**What is being asked:** The word "Authority" may appear in lines of the data below. Say how many lines hold it, giving only the number.

**Provided entries:**
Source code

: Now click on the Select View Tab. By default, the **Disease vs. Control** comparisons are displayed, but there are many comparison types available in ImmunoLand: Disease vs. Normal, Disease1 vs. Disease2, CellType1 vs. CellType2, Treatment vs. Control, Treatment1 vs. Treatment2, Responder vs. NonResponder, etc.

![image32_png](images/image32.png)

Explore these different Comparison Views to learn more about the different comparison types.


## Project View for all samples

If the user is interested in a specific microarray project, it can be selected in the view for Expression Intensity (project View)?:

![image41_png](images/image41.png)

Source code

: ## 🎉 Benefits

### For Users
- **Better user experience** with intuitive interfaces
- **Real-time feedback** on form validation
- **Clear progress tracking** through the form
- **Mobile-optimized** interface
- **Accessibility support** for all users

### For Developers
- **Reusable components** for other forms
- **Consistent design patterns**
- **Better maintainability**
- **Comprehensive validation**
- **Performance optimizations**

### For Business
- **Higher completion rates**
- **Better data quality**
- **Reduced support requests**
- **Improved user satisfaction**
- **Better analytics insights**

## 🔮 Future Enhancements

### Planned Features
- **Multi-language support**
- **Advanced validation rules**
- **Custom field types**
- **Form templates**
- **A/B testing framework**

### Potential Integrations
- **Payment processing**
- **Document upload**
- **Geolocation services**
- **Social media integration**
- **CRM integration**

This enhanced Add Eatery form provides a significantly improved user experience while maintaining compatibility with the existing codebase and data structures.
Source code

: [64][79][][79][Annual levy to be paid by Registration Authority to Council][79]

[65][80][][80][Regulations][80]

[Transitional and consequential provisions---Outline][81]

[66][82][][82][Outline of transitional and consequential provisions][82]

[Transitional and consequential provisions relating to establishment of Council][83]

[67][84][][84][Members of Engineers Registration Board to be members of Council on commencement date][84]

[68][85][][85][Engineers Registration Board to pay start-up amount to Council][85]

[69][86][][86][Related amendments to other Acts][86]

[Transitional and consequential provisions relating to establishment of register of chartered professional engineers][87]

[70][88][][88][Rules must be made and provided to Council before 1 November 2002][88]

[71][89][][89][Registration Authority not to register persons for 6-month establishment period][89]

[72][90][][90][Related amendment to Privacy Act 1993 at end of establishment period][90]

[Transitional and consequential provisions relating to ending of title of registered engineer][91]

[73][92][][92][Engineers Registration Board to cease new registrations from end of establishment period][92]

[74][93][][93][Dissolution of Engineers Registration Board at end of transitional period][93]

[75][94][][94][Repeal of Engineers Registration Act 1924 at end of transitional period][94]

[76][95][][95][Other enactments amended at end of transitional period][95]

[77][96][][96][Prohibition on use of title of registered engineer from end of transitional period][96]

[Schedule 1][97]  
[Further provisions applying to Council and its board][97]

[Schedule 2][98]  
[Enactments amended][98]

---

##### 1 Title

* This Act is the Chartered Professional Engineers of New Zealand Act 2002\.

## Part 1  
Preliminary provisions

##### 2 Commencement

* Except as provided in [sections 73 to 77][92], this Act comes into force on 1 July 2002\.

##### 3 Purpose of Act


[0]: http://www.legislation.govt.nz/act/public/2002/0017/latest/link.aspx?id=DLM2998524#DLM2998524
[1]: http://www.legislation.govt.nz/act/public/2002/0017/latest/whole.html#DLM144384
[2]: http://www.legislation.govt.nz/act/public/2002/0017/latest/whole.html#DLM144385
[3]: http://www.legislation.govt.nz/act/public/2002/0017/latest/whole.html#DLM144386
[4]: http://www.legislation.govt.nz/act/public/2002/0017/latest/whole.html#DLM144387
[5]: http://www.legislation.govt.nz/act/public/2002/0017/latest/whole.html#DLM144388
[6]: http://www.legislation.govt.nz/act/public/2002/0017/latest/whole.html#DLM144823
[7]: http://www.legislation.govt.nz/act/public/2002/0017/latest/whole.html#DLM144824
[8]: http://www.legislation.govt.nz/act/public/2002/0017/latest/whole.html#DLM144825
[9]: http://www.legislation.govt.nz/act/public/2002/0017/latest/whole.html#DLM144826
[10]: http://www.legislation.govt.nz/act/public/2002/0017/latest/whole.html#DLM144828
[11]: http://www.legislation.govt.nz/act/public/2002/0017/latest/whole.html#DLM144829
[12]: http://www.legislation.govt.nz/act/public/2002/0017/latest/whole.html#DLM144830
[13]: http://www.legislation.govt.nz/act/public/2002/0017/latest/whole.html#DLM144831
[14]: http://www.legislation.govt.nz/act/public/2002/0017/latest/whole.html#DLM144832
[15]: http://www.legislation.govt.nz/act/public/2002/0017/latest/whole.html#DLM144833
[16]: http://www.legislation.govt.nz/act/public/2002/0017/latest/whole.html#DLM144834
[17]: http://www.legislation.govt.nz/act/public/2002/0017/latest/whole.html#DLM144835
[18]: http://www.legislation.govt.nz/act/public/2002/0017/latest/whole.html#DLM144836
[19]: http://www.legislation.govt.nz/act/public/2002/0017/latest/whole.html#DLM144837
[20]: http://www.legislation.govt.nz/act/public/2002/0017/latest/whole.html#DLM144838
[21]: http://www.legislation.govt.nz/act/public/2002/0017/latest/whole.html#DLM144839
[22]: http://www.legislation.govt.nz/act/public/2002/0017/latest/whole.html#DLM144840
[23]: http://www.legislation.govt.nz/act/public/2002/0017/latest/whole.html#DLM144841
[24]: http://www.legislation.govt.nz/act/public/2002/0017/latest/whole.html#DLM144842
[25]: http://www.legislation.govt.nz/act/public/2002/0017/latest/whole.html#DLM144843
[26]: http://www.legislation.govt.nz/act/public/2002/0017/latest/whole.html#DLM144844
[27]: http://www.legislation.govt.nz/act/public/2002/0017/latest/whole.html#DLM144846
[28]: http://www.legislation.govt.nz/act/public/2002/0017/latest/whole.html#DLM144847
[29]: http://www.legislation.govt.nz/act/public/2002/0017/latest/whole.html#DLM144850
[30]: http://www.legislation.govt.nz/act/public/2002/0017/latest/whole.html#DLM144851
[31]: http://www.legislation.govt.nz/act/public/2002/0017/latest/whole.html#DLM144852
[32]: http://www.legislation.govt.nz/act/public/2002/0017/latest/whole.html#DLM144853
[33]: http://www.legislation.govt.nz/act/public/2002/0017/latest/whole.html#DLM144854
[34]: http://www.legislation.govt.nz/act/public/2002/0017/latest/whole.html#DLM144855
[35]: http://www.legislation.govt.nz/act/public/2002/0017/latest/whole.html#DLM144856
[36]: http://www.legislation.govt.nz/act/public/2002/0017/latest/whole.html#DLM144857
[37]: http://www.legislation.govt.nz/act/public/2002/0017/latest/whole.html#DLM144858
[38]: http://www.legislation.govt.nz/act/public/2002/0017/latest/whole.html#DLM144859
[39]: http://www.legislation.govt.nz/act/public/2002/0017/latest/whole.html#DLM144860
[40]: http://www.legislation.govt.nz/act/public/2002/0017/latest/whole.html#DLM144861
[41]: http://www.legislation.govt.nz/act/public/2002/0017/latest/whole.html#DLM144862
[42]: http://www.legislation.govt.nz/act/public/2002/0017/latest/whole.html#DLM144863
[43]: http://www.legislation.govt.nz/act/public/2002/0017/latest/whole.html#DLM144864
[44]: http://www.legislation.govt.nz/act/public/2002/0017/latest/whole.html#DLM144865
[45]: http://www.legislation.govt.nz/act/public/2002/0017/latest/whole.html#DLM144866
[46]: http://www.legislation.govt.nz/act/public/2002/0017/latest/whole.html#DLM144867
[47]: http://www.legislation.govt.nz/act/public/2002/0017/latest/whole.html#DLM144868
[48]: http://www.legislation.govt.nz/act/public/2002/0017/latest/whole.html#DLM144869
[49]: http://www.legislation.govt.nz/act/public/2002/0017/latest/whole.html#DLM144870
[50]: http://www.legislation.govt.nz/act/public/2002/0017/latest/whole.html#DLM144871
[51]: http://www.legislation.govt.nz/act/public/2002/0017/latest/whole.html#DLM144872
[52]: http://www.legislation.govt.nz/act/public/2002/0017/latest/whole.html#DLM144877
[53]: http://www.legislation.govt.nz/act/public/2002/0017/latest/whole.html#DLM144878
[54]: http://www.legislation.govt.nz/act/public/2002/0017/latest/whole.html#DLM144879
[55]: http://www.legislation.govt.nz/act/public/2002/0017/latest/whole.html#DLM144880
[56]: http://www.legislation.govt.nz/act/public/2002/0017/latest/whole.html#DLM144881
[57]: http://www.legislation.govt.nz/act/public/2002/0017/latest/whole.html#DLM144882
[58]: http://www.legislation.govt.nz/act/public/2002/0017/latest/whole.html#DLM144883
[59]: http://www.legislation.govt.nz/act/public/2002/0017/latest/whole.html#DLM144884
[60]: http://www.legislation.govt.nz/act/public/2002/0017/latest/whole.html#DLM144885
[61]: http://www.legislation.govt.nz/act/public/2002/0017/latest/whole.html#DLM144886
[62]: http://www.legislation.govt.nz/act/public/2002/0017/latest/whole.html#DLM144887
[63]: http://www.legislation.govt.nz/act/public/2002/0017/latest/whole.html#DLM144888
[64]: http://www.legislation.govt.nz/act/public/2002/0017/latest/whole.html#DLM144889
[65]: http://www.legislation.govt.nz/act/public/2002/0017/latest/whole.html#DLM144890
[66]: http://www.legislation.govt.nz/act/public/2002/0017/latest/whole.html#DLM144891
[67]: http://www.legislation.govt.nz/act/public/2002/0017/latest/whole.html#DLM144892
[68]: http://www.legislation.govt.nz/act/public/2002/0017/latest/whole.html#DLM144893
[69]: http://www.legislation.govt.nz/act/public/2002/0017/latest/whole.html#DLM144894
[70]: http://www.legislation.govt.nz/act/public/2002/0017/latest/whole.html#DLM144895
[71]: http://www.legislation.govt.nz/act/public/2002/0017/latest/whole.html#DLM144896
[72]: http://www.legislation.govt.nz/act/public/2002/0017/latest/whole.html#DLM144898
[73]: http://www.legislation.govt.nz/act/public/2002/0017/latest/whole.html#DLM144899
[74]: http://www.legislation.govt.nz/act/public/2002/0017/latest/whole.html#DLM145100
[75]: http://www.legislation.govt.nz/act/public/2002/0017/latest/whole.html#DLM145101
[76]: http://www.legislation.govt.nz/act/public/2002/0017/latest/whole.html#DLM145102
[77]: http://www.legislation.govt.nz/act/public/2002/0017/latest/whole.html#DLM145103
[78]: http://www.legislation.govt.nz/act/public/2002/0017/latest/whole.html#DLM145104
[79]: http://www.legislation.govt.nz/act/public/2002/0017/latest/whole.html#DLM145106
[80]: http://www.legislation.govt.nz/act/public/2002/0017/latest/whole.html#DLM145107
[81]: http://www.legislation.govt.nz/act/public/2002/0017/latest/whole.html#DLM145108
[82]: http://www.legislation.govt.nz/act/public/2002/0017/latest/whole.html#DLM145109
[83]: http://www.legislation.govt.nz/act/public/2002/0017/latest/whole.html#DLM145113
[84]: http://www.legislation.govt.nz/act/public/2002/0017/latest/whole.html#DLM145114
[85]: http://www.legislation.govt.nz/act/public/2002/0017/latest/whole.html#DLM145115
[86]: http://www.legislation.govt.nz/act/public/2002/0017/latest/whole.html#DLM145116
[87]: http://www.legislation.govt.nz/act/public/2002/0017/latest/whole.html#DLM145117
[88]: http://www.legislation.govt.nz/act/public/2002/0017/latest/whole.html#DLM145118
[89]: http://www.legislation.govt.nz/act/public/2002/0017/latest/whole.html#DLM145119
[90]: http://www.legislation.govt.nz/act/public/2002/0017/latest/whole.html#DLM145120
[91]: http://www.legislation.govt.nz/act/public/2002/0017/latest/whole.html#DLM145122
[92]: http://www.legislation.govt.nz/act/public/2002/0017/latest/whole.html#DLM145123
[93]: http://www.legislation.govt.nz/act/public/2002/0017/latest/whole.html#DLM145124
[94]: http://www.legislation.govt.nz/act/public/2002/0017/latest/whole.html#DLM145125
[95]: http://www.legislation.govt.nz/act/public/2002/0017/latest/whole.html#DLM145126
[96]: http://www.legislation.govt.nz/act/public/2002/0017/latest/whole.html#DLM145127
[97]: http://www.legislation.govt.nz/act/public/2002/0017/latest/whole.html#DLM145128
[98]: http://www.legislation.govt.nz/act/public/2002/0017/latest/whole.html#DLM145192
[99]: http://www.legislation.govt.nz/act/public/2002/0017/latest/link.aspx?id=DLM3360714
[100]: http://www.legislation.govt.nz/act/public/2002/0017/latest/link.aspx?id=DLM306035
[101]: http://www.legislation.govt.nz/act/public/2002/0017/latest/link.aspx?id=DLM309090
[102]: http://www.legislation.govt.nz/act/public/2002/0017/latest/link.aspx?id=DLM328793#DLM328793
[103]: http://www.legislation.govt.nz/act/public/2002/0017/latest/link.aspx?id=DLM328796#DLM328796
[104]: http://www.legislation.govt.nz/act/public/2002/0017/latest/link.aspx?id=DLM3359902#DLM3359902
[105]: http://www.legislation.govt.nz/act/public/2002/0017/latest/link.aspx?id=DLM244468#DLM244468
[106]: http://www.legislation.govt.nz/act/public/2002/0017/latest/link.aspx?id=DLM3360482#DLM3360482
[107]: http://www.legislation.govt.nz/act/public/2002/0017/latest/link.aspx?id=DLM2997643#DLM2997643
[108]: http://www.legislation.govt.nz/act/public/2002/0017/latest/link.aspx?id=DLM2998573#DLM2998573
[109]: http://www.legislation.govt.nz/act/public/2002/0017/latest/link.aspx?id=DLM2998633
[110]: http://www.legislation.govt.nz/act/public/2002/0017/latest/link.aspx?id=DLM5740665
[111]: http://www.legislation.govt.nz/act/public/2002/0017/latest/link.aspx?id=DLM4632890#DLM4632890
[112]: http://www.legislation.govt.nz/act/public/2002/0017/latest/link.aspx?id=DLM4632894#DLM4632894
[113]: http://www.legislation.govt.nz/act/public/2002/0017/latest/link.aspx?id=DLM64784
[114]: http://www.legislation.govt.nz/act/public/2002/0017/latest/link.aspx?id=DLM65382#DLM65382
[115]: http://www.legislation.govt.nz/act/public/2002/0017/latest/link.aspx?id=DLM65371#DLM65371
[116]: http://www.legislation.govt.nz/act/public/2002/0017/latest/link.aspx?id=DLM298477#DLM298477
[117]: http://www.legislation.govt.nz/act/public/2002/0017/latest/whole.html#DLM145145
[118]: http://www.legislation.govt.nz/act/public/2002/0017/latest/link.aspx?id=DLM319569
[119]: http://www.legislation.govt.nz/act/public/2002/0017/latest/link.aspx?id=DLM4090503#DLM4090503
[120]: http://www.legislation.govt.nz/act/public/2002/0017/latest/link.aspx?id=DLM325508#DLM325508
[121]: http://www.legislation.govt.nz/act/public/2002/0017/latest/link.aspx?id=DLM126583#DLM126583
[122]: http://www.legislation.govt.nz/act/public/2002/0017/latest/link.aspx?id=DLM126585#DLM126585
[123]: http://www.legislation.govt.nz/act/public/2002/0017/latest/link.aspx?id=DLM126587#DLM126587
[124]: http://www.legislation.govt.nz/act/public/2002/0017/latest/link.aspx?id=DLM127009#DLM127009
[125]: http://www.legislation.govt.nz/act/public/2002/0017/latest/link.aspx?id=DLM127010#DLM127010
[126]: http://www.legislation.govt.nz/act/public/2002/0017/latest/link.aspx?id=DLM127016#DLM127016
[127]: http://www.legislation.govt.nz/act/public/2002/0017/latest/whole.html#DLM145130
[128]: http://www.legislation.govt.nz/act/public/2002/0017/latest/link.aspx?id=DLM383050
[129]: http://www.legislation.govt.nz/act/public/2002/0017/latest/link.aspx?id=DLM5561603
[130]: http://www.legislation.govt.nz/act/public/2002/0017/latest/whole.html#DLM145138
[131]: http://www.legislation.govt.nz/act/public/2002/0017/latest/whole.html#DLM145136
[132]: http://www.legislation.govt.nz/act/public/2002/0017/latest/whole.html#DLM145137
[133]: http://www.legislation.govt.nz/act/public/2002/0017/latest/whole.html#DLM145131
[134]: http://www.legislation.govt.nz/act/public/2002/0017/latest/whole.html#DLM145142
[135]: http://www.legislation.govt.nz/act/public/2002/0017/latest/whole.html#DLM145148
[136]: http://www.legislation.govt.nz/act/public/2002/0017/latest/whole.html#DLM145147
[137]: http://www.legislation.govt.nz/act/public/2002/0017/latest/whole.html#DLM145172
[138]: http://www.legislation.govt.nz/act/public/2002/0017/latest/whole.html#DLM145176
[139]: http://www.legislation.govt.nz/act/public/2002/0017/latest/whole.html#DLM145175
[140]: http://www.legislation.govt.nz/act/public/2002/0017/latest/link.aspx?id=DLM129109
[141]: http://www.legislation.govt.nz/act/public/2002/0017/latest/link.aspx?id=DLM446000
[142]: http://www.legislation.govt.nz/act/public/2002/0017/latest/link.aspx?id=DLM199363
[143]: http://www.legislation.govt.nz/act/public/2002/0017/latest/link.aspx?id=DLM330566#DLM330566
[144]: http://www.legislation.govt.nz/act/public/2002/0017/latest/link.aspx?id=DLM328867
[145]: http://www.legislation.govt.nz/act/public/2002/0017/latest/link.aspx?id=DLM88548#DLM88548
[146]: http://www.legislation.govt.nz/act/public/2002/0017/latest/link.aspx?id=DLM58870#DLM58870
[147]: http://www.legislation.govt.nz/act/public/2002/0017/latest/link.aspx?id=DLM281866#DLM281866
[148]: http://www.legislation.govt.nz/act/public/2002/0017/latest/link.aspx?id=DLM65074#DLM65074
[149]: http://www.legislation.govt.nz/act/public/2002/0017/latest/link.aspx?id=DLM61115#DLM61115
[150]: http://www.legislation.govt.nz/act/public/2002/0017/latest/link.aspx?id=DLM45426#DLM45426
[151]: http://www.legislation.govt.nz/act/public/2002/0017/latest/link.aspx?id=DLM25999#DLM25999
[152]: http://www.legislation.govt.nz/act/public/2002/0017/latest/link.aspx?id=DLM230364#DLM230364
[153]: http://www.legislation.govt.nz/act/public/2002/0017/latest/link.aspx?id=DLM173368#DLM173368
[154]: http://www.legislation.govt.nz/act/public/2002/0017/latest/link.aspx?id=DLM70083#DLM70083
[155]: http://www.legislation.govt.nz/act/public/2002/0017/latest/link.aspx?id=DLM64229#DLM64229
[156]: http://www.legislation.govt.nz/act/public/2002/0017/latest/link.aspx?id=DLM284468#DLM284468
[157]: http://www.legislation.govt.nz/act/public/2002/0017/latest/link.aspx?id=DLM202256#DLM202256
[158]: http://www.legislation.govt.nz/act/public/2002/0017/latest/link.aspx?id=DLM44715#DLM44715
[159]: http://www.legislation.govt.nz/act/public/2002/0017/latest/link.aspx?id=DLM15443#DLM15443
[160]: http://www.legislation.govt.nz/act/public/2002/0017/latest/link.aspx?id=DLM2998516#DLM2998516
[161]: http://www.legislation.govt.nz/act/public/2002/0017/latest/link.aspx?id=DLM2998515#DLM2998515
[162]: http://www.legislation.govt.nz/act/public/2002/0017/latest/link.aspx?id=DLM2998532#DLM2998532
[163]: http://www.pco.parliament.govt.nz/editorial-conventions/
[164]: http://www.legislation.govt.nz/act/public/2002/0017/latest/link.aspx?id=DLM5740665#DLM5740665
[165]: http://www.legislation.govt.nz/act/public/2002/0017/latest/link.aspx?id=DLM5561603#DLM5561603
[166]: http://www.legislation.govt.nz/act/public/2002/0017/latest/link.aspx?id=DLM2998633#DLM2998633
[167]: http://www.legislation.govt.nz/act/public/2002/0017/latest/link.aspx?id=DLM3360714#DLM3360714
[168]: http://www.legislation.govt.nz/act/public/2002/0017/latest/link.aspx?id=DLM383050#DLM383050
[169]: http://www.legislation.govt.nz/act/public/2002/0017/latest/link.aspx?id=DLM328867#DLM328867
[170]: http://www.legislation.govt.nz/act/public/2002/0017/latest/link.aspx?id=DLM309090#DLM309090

**Solution to the problem:** 2